No new progressive constitutional vision, meanwhile, has emerged from within the court. The only two Democratic appointments in the 42 years between Thurgood Marshall in 1967 and Sonia Sotomayor in 2009, Justices Ruth Bader Ginsburg and Stephen Breyer, reflect this reality. Ginsburg’s distinguished career as a lawyer in the women’s rights movement before she went on the bench embodied the drive for equality; but as a justice, she has striven, mostly successfully, to preserve what she won as a Supreme Court advocate. Breyer’s own pre-judicial reputation was made as part of a bipartisan, technocratic movement for cautious deregulation; on the court, he has been centrist and pragmatic, voting to preserve the liberal legacy while also showing a willingness to compromise on a case-by-case basis. Neither Sotomayor nor the current nominee to the court, Elena Kagan, has articulated a new progressive constitutional vision, either.
Why does the absence of this vision constitute a crisis for liberals? The answer is that new and pressing constitutional issues and problems loom on the horizon — and they cannot be easily solved or resolved using the now-familiar frameworks of liberty and equality. These problems cluster around the current economic situation, which has revealed the extraordinary power of capital markets and business corporations in shaping the structure and actions of our government. The great economic and political challenges of our present decade — salvaging and fixing financial institutions, delivering health care, protecting the environment — have major constitutional dimensions. They require us to determine the limits of government power and the extent to which the state can impinge on collective and individual freedoms. Progressive constitutional thinkers, so skilled in arguing about social and civil rights, are out of practice in addressing such structural economic questions.
More alarming is the fact that, over the past couple of decades, evident gains from deregulation have made many lawyers — progressive and conservative alike — too complacent about deferring to the markets on which our economy depends. That markets work well in so many contexts has strengthened the traditional conservative argument about the constitutional duty to respect private economic transactions — even in the minds of many liberals. Civil libertarian commitments, meanwhile, have become increasingly absolutist, leading some liberals to favor extending basic rights to corporations, not just to individuals. The American Civil Liberties Union, for example, has long urged the Supreme Court to treat corporations just like individuals when it comes to political speech.

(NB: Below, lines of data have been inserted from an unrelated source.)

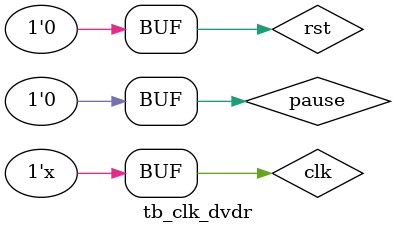
<source format=v>
`timescale 1ns / 1ps


module tb_clk_dvdr;

	// Inputs
	reg rst;
	reg clk;
	reg pause;

	// Outputs
	wire onehz;
	wire twohz;
  wire fivehundhz;



  always #5 clk = ~clk;
	initial begin
		// Initialize Inputs
		rst = 0;
		clk = 0;
		pause = 0;

		// Wait 100 ns for global reset to finish
		#100;
        
		// Add stimulus here

	end
  
  	// Instantiate the Unit Under Test (UUT)
	clockdivider uut (
		.rst(rst), 
		.clk(clk), 
		.pause(pause), 
		.onehz(onehz), 
		.twohz(twohz),
    .fivehundhz(fivehundhz)
	);
      
endmodule


</source>
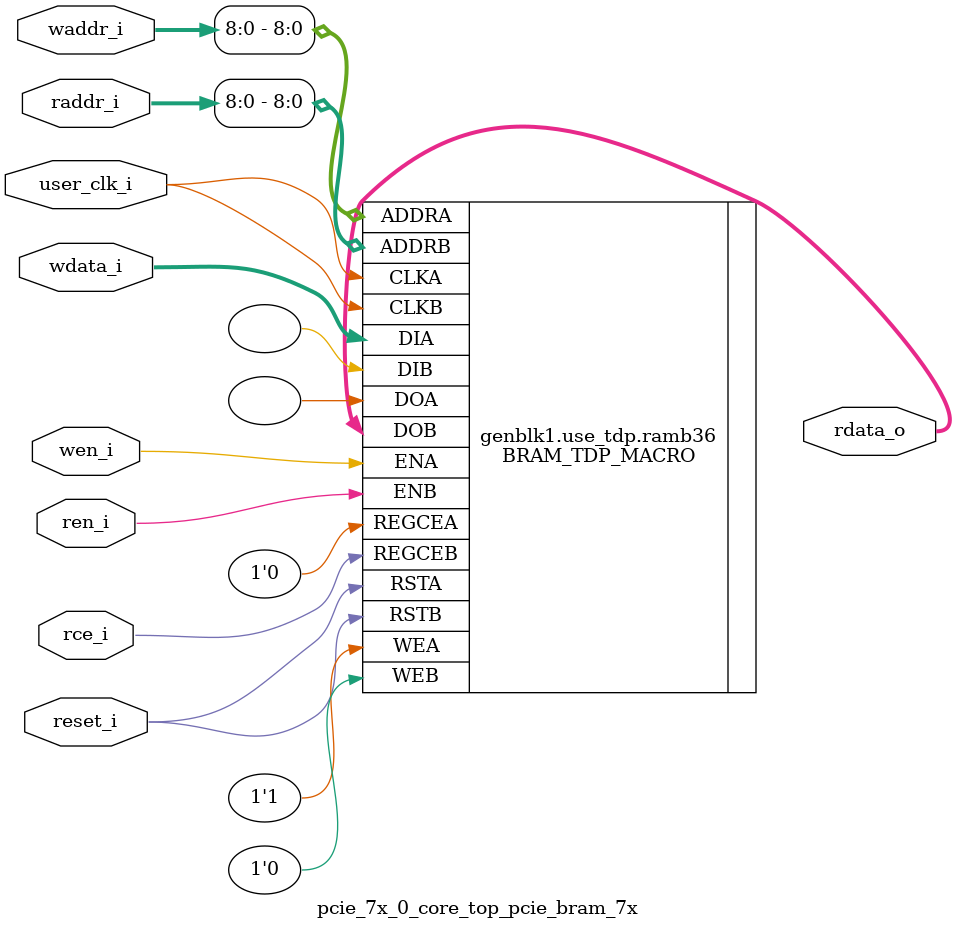
<source format=v>

`timescale 1ps/1ps

(* DowngradeIPIdentifiedWarnings = "yes" *)
module pcie_7x_0_core_top_pcie_bram_7x
  #(
    parameter [3:0]  LINK_CAP_MAX_LINK_SPEED = 4'h1,        // PCIe Link Speed : 1 - 2.5 GT/s; 2 - 5.0 GT/s
    parameter [5:0]  LINK_CAP_MAX_LINK_WIDTH = 6'h08,       // PCIe Link Width : 1 / 2 / 4 / 8
    parameter IMPL_TARGET = "HARD",                         // the implementation target : HARD, SOFT
    parameter DOB_REG = 0,                                  // 1 - use the output register;
                                                            // 0 - don't use the output register
    parameter WIDTH = 0                                     // supported WIDTH's : 4, 9, 18, 36 - uses RAMB36
                                                            //                     72 - uses RAMB36SDP
    )
    (
     input               user_clk_i,// user clock
     input               reset_i,   // bram reset

     input               wen_i,     // write enable
     input [12:0]        waddr_i,   // write address
     input [WIDTH - 1:0] wdata_i,   // write data

     input               ren_i,     // read enable
     input               rce_i,     // output register clock enable
     input [12:0]        raddr_i,   // read address

     output [WIDTH - 1:0] rdata_o   // read data
     );

   // map the address bits
   localparam ADDR_MSB = ((WIDTH == 4)  ? 12 :
                          (WIDTH == 9)  ? 11 :
                          (WIDTH == 18) ? 10 :
                          (WIDTH == 36) ?  9 :
                                           8
                          );

   // set the width of the tied off low address bits
   localparam ADDR_LO_BITS = ((WIDTH == 4)  ? 2 :
                              (WIDTH == 9)  ? 3 :
                              (WIDTH == 18) ? 4 :
                              (WIDTH == 36) ? 5 :
                                              0 // for WIDTH 72 use RAMB36SDP
                              );

   // map the data bits
   localparam D_MSB =  ((WIDTH == 4)  ?  3 :
                        (WIDTH == 9)  ?  7 :
                        (WIDTH == 18) ? 15 :
                        (WIDTH == 36) ? 31 :
                                        63
                        );

   // map the data parity bits
   localparam DP_LSB =  D_MSB + 1;

   localparam DP_MSB =  ((WIDTH == 4)  ? 4 :
                         (WIDTH == 9)  ? 8 :
                         (WIDTH == 18) ? 17 :
                         (WIDTH == 36) ? 35 :
                                         71
                        );

   localparam DPW = DP_MSB - DP_LSB + 1;
   localparam WRITE_MODE = ((WIDTH == 72) && (!((LINK_CAP_MAX_LINK_SPEED == 4'h2) && (LINK_CAP_MAX_LINK_WIDTH == 6'h08)))) ? "WRITE_FIRST" :
                           ((LINK_CAP_MAX_LINK_SPEED == 4'h2) && (LINK_CAP_MAX_LINK_WIDTH == 6'h08)) ? "WRITE_FIRST" : "NO_CHANGE";

   localparam DEVICE = (IMPL_TARGET == "HARD") ? "7SERIES" : "VIRTEX6";
   localparam BRAM_SIZE = "36Kb";

   localparam WE_WIDTH =(DEVICE == "VIRTEX5" || DEVICE == "VIRTEX6" || DEVICE == "7SERIES") ?
                            ((WIDTH <= 9) ? 1 :
                             (WIDTH > 9 && WIDTH <= 18) ? 2 :
                             (WIDTH > 18 && WIDTH <= 36) ? 4 :
                             (WIDTH > 36 && WIDTH <= 72) ? 8 :
                             (BRAM_SIZE == "18Kb") ? 4 : 8 ) : 8;

   //synthesis translate_off
   initial begin
      //$display("[%t] %m DOB_REG %0d WIDTH %0d ADDR_MSB %0d ADDR_LO_BITS %0d DP_MSB %0d DP_LSB %0d D_MSB %0d",
      //          $time, DOB_REG,   WIDTH,    ADDR_MSB,    ADDR_LO_BITS,    DP_MSB,    DP_LSB,    D_MSB);

      case (WIDTH)
        4,9,18,36,72:;
        default:
          begin
             $display("[%t] %m Error WIDTH %0d not supported", $time, WIDTH);
             $finish;
          end
      endcase // case (WIDTH)
   end
   //synthesis translate_on

   generate
   if ((LINK_CAP_MAX_LINK_WIDTH == 6'h08 && LINK_CAP_MAX_LINK_SPEED == 4'h2) || (WIDTH == 72)) begin : use_sdp
        BRAM_SDP_MACRO #(
               .DEVICE        (DEVICE),
               .BRAM_SIZE     (BRAM_SIZE),
               .DO_REG        (DOB_REG),
               .READ_WIDTH    (WIDTH),
               .WRITE_WIDTH   (WIDTH),
               .WRITE_MODE    (WRITE_MODE)
               )
        ramb36sdp(
               .DO             (rdata_o[WIDTH-1:0]),
               .DI             (wdata_i[WIDTH-1:0]),
               .RDADDR         (raddr_i[ADDR_MSB:0]),
               .RDCLK          (user_clk_i),
               .RDEN           (ren_i),
               .REGCE          (rce_i),
               .RST            (reset_i),
               .WE             ({WE_WIDTH{1'b1}}),
               .WRADDR         (waddr_i[ADDR_MSB:0]),
               .WRCLK          (user_clk_i),
               .WREN           (wen_i)
               );

    end  // block: use_sdp
    else if (WIDTH <= 36) begin : use_tdp
    // use RAMB36's if the width is 4, 9, 18, or 36
        BRAM_TDP_MACRO #(
               .DEVICE        (DEVICE),
               .BRAM_SIZE     (BRAM_SIZE),
               .DOA_REG       (0),
               .DOB_REG       (DOB_REG),
               .READ_WIDTH_A  (WIDTH),
               .READ_WIDTH_B  (WIDTH),
               .WRITE_WIDTH_A (WIDTH),
               .WRITE_WIDTH_B (WIDTH),
               .WRITE_MODE_A  (WRITE_MODE)
               )
        ramb36(
               .DOA            (),
               .DOB            (rdata_o[WIDTH-1:0]),
               .ADDRA          (waddr_i[ADDR_MSB:0]),
               .ADDRB          (raddr_i[ADDR_MSB:0]),
               .CLKA           (user_clk_i),
               .CLKB           (user_clk_i),
               .DIA            (wdata_i[WIDTH-1:0]),
               .DIB            ({WIDTH{1'b0}}),
               .ENA            (wen_i),
               .ENB            (ren_i),
               .REGCEA         (1'b0),
               .REGCEB         (rce_i),
               .RSTA           (reset_i),
               .RSTB           (reset_i),
               .WEA            ({WE_WIDTH{1'b1}}),
               .WEB            ({WE_WIDTH{1'b0}})
               );
   end // block: use_tdp
   endgenerate

endmodule // pcie_bram_7x


</source>
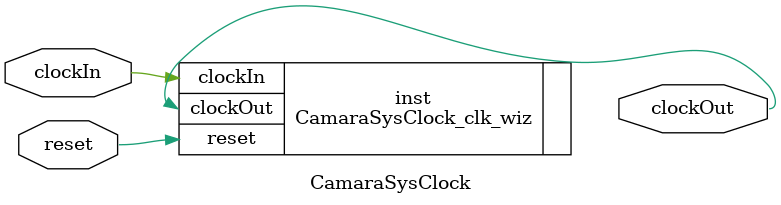
<source format=v>


`timescale 1ps/1ps

(* CORE_GENERATION_INFO = "CamaraSysClock,clk_wiz_v6_0_1_0_0,{component_name=CamaraSysClock,use_phase_alignment=true,use_min_o_jitter=false,use_max_i_jitter=false,use_dyn_phase_shift=false,use_inclk_switchover=false,use_dyn_reconfig=false,enable_axi=0,feedback_source=FDBK_AUTO,PRIMITIVE=MMCM,num_out_clk=1,clkin1_period=83.333,clkin2_period=10.0,use_power_down=false,use_reset=true,use_locked=false,use_inclk_stopped=false,feedback_type=SINGLE,CLOCK_MGR_TYPE=NA,manual_override=false}" *)

module CamaraSysClock 
 (
  // Clock out ports
  output        clockOut,
  // Status and control signals
  input         reset,
 // Clock in ports
  input         clockIn
 );

  CamaraSysClock_clk_wiz inst
  (
  // Clock out ports  
  .clockOut(clockOut),
  // Status and control signals               
  .reset(reset), 
 // Clock in ports
  .clockIn(clockIn)
  );

endmodule

</source>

To address these challenges, progressive constitutional thought must discover (or rediscover) a core set of beliefs about the right relationship between government, the individual and the powerful corporate entities that operate under the umbrella of the market. Reregulation, embraced by the Obama administration to address a range of serious economic and environmental dangers, demands its own set of constitutional explorations and explanations. A truly progressive constitutional project needs to go beyond simply upholding regulations challenged in court. It demands that the Supreme Court and other bodies acknowledge the government’s responsibility to protect our democracy from the harmful side effects of all-powerful markets.